Skilled migrants fill important gaps in Australia’s engineering workforce. So how will border closures to contain the spread of COVID-19 affect the profession, and how can governments help with economic recovery?
A significant number of migrant engineers participate in Australia’s workforce. In 2017-18, more than 7000 engineers were granted temporary visas to work in Australia. For permanent migrants, the most recent figures provided to Engineers Australia by the Department of Home Affairs are for 2015-16, when over 13,000 permanent visas were granted to engineers.
The government has announced some relief measures for skilled migrants on temporary visas during the global pandemic – workers will not breach their visa conditions if their hours decrease or they are stood down, as long as they remain on their employers’ books.
However, if temporary visa holders are laid off by their employers, they must find another sponsor, leave the country, or apply for the new COVID-19 Pandemic event visa (408), which requires them to work in critical areas including childcare, healthcare and agriculture.
James Robertson, Policy Advisor at Consult Australia, which is the employer group for built environment consulting firms, said member companies have expressed concerns about temporary skilled-migrant workers who are still employed full time in the industry, with visas that will expire in the next few months.
“Clarification is needed on whether they have to go home or whether there will be an accelerated process for a new visa,” he told create.
Robertson added that global engineering companies draw on the specific expertise of staff based in overseas offices and, while some work could take place remotely, travel bans would delay tasks that needed those specialists to be on site.
Closed borders within Australia could also interrupt the movement of engineers to projects outside their home state.

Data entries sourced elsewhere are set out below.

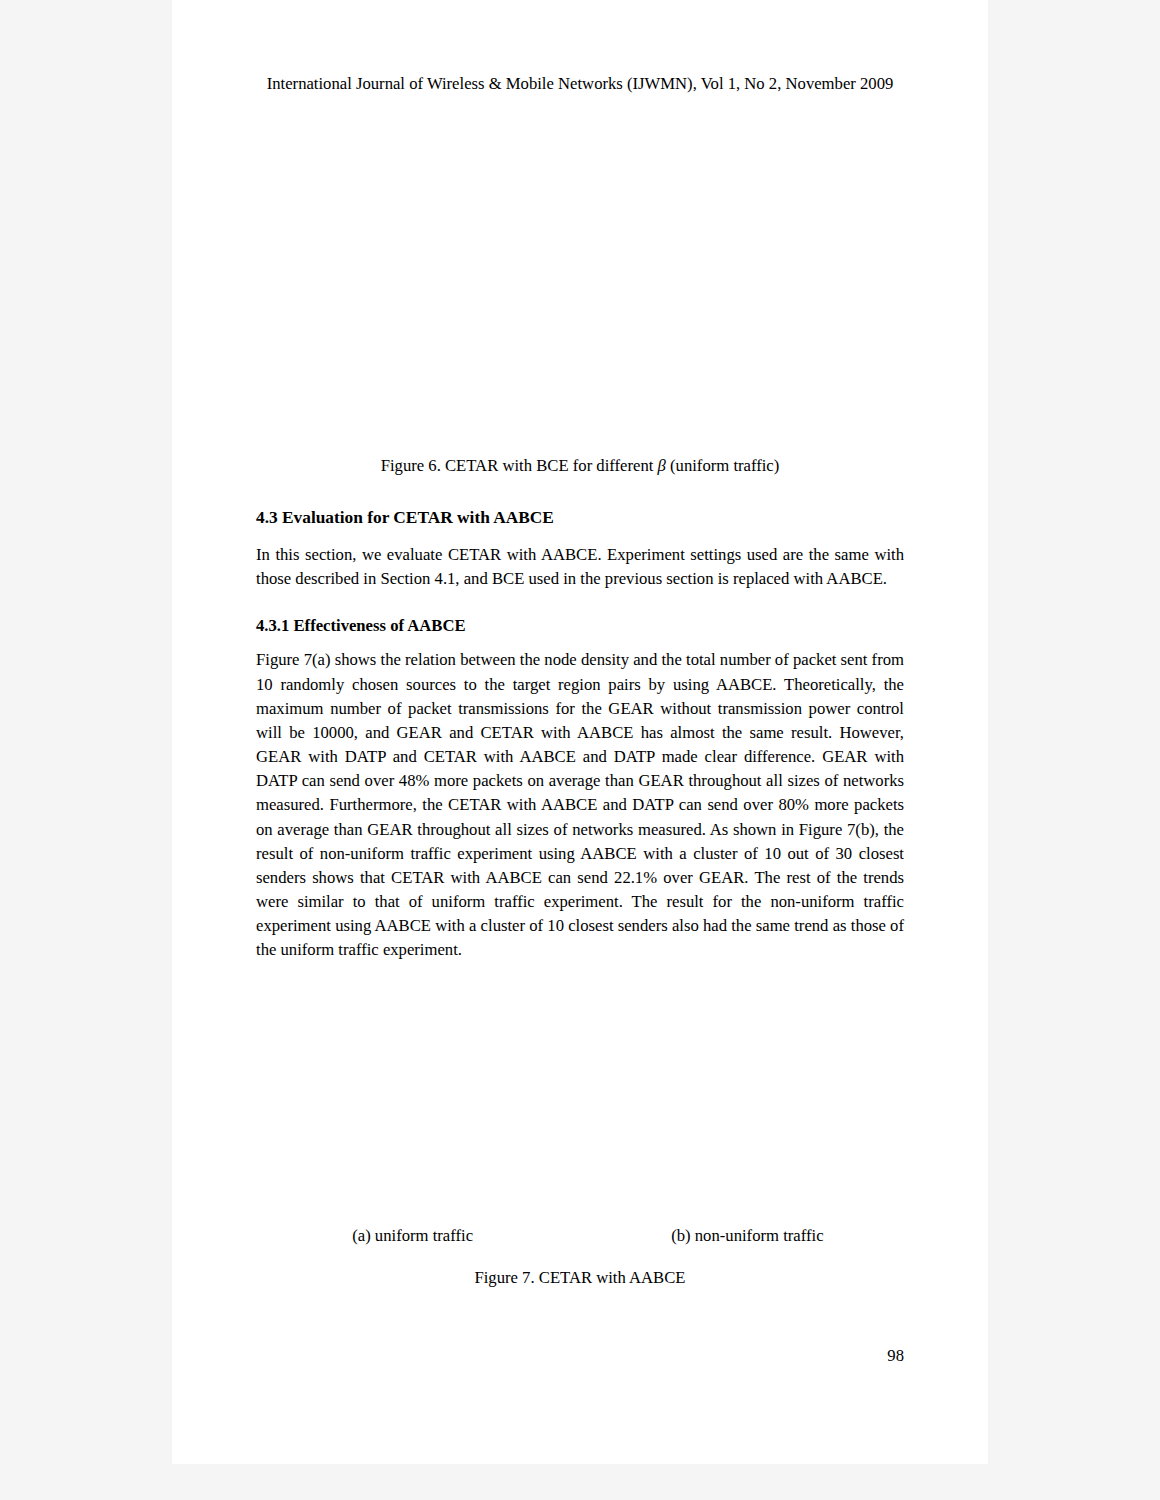International Journal of Wireless & Mobile Networks (IJWMN), Vol 1, No 2, November 2009
Figure 6. CETAR with BCE for different β (uniform traffic)
4.3 Evaluation for CETAR with AABCE
In this section, we evaluate CETAR with AABCE. Experiment settings used are the same with those described in Section 4.1, and BCE used in the previous section is replaced with AABCE.
4.3.1 Effectiveness of AABCE
Figure 7(a) shows the relation between the node density and the total number of packet sent from 10 randomly chosen sources to the target region pairs by using AABCE. Theoretically, the maximum number of packet transmissions for the GEAR without transmission power control will be 10000, and GEAR and CETAR with AABCE has almost the same result. However, GEAR with DATP and CETAR with AABCE and DATP made clear difference. GEAR with DATP can send over 48% more packets on average than GEAR throughout all sizes of networks measured. Furthermore, the CETAR with AABCE and DATP can send over 80% more packets on average than GEAR throughout all sizes of networks measured. As shown in Figure 7(b), the result of non-uniform traffic experiment using AABCE with a cluster of 10 out of 30 closest senders shows that CETAR with AABCE can send 22.1% over GEAR. The rest of the trends were similar to that of uniform traffic experiment. The result for the non-uniform traffic experiment using AABCE with a cluster of 10 closest senders also had the same trend as those of the uniform traffic experiment.
(a) uniform traffic
(b) non-uniform traffic
Figure 7. CETAR with AABCE
98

Robertson said that measures employed by the mining industry to govern the flow of essential interstate workers could be adopted more widely to manage this issue.
Migration assessment numbers down
In order to qualify for skilled migration to Australia, engineers with qualifications from overseas institutions must have their skills and competencies assessed against local requirements. Engineers Australia is the designated national assessment authority for engineering occupations.

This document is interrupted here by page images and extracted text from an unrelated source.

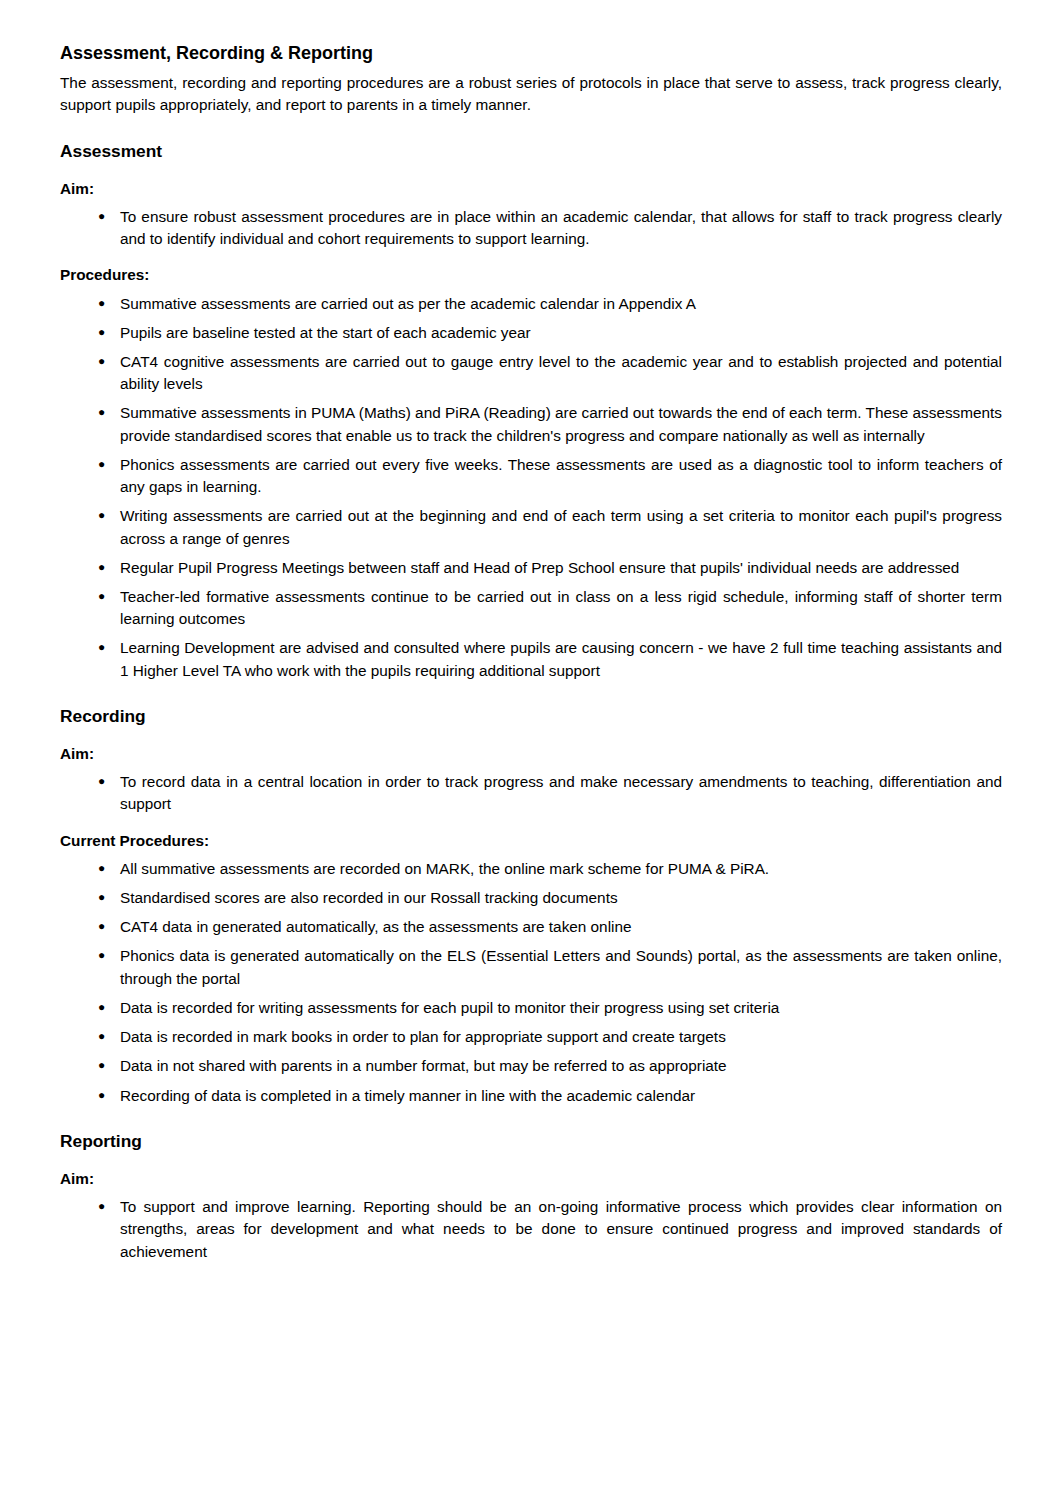Assessment, Recording & Reporting
The assessment, recording and reporting procedures are a robust series of protocols in place that serve to assess, track progress clearly, support pupils appropriately, and report to parents in a timely manner.
Assessment
Aim:
To ensure robust assessment procedures are in place within an academic calendar, that allows for staff to track progress clearly and to identify individual and cohort requirements to support learning.
Procedures:
Summative assessments are carried out as per the academic calendar in Appendix A
Pupils are baseline tested at the start of each academic year
CAT4 cognitive assessments are carried out to gauge entry level to the academic year and to establish projected and potential ability levels
Summative assessments in PUMA (Maths) and PiRA (Reading) are carried out towards the end of each term. These assessments provide standardised scores that enable us to track the children's progress and compare nationally as well as internally
Phonics assessments are carried out every five weeks. These assessments are used as a diagnostic tool to inform teachers of any gaps in learning.
Writing assessments are carried out at the beginning and end of each term using a set criteria to monitor each pupil's progress across a range of genres
Regular Pupil Progress Meetings between staff and Head of Prep School ensure that pupils' individual needs are addressed
Teacher-led formative assessments continue to be carried out in class on a less rigid schedule, informing staff of shorter term learning outcomes
Learning Development are advised and consulted where pupils are causing concern - we have 2 full time teaching assistants and 1 Higher Level TA who work with the pupils requiring additional support
Recording
Aim:
To record data in a central location in order to track progress and make necessary amendments to teaching, differentiation and support
Current Procedures:
All summative assessments are recorded on MARK, the online mark scheme for PUMA & PiRA.
Standardised scores are also recorded in our Rossall tracking documents
CAT4 data in generated automatically, as the assessments are taken online
Phonics data is generated automatically on the ELS (Essential Letters and Sounds) portal, as the assessments are taken online, through the portal
Data is recorded for writing assessments for each pupil to monitor their progress using set criteria
Data is recorded in mark books in order to plan for appropriate support and create targets
Data in not shared with parents in a number format, but may be referred to as appropriate
Recording of data is completed in a timely manner in line with the academic calendar
Reporting
Aim:
To support and improve learning. Reporting should be an on-going informative process which provides clear information on strengths, areas for development and what needs to be done to ensure continued progress and improved standards of achievement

According to Robin Liu, Assistant National Manager Assessment at Engineers Australia, his team processed several thousand applications for migration assessment last financial year.

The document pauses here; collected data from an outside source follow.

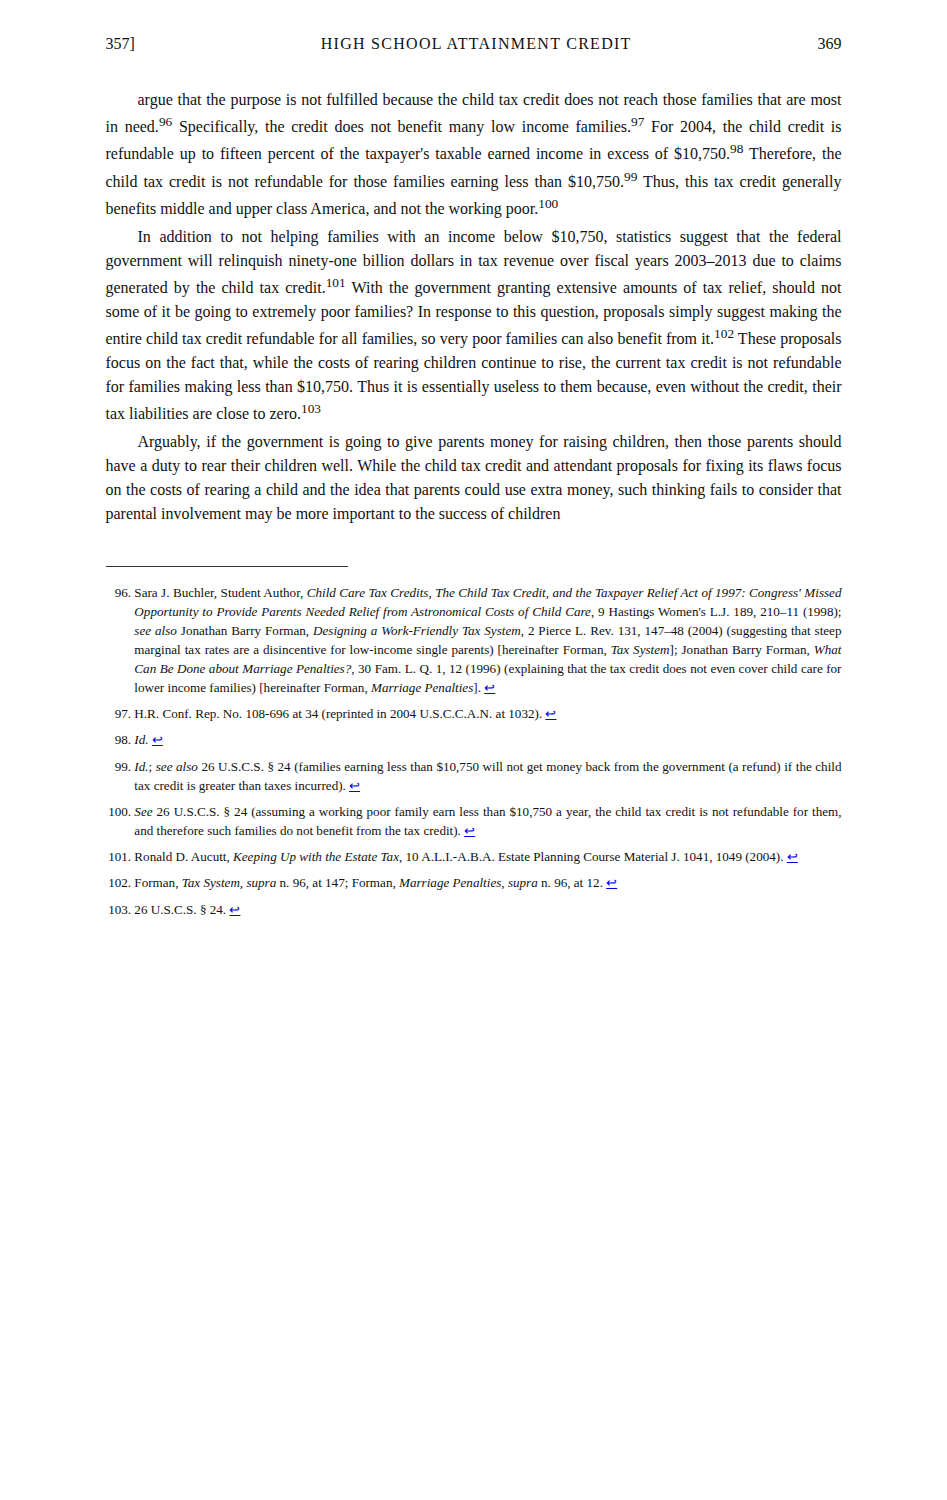357] High School Attainment Credit 369
argue that the purpose is not fulfilled because the child tax credit does not reach those families that are most in need.96 Specifically, the credit does not benefit many low income families.97 For 2004, the child credit is refundable up to fifteen percent of the taxpayer's taxable earned income in excess of $10,750.98 Therefore, the child tax credit is not refundable for those families earning less than $10,750.99 Thus, this tax credit generally benefits middle and upper class America, and not the working poor.100
In addition to not helping families with an income below $10,750, statistics suggest that the federal government will relinquish ninety-one billion dollars in tax revenue over fiscal years 2003–2013 due to claims generated by the child tax credit.101 With the government granting extensive amounts of tax relief, should not some of it be going to extremely poor families? In response to this question, proposals simply suggest making the entire child tax credit refundable for all families, so very poor families can also benefit from it.102 These proposals focus on the fact that, while the costs of rearing children continue to rise, the current tax credit is not refundable for families making less than $10,750. Thus it is essentially useless to them because, even without the credit, their tax liabilities are close to zero.103
Arguably, if the government is going to give parents money for raising children, then those parents should have a duty to rear their children well. While the child tax credit and attendant proposals for fixing its flaws focus on the costs of rearing a child and the idea that parents could use extra money, such thinking fails to consider that parental involvement may be more important to the success of children
Sara J. Buchler, Student Author, Child Care Tax Credits, The Child Tax Credit, and the Taxpayer Relief Act of 1997: Congress' Missed Opportunity to Provide Parents Needed Relief from Astronomical Costs of Child Care, 9 Hastings Women's L.J. 189, 210–11 (1998); see also Jonathan Barry Forman, Designing a Work-Friendly Tax System, 2 Pierce L. Rev. 131, 147–48 (2004) (suggesting that steep marginal tax rates are a disincentive for low-income single parents) [hereinafter Forman, Tax System]; Jonathan Barry Forman, What Can Be Done about Marriage Penalties?, 30 Fam. L. Q. 1, 12 (1996) (explaining that the tax credit does not even cover child care for lower income families) [hereinafter Forman, Marriage Penalties]. ↩
H.R. Conf. Rep. No. 108-696 at 34 (reprinted in 2004 U.S.C.C.A.N. at 1032). ↩
Id. ↩
Id.; see also 26 U.S.C.S. § 24 (families earning less than $10,750 will not get money back from the government (a refund) if the child tax credit is greater than taxes incurred). ↩
See 26 U.S.C.S. § 24 (assuming a working poor family earn less than $10,750 a year, the child tax credit is not refundable for them, and therefore such families do not benefit from the tax credit). ↩
Ronald D. Aucutt, Keeping Up with the Estate Tax, 10 A.L.I.-A.B.A. Estate Planning Course Material J. 1041, 1049 (2004). ↩
Forman, Tax System, supra n. 96, at 147; Forman, Marriage Penalties, supra n. 96, at 12. ↩
26 U.S.C.S. § 24. ↩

“Not surprisingly, we have seen some softening during March on the back of strong demand for the prior eight months,” Liu said.
“This softening is no surprise as the global community and economy shifts attention to life under social restrictions, etc. We see no reason why the past strong demand won’t be replicated once normal life after COVID-19 resumes.”
Some applicants have reported difficulties in obtaining supporting documents such as degrees and employment letters due to pandemic-related closures.
“For applicants’ benefit, we are encouraging them to delay their applications until they have the necessary documents and finances,” Liu added.
Liu said his team was monitoring migration assessments in terms of application numbers and assessor efficiency to observe the short- and long-term impact of travel restrictions. But it is difficult to gauge the impact on migrants’ plans to work as engineers in Australia using assessment data alone as the government does not provide reports on the number of permanent residency visa applications that are successful.
Impact of COVID-19 on infrastructure project investment
Infrastructure projects are a major employer for both homegrown and migrant engineers. Robertson said feedback from industry members has indicated that the impact of the pandemic on built environment projects has “not been as bad as expected” due to many projects continuing. But he emphasised that current projects were funded by pre-COVID-19 investment, and there is likely to be a second wave of repercussions when this funding runs out.
Overall investment in construction projects are funded in approximately equal parts by the public and private sectors, Robertson said, but there have been early indications that some private sector investment is starting to dry up. To stimulate economic recovery after the pandemic, increased government investment will be needed.
“Governments could help the recovery by funding new projects to encourage investment in industry and benefit the broader economy,” Robertson explained.
Reappraising the available workforce
According to Consult Australia’s 2019 Skills Survey Results, occupations with significant skills shortages include engineering managers, civil engineers and civil drafters, and these shortages were also experienced in 2017 and 2018. The survey indicated many of these shortages were for positions at the mid- and senior-career level, which are difficult to fill with new graduates from Australian universities.
Jonathan Russell, National Manager for Public Affairs at Engineers Australia, noted that the situation reported by industry highlights the priority that employers should place on tapping the large number of qualified engineers already in Australia, but who are not currently working in engineering occupations. Of about 490,000 qualified engineers in the domestic labour force, just 56.5 per cent are engaged in engineering roles.
Looking to the long-term, Russell said that perennial challenges with securing engineers at the mid- and senior-career levels should act as a reminder to firms to continue employing graduates and young engineers, even in economic downturns. This will help ensure the pipeline of engineers is sustained – today’s graduate is tomorrow’s senior-career engineer in high demand.
“The closed borders will force governments and employers to rethink our reliance on migrant engineers,” he said.
“Whilst overseas-trained engineers will always have a place in Australian industry, the COVID-19 era is forcing a reappraisal of the resources already available onshore (both locally trained and overseas trained engineers) and this applies to people and skills just as much as it applies to PPE and consumer goods.”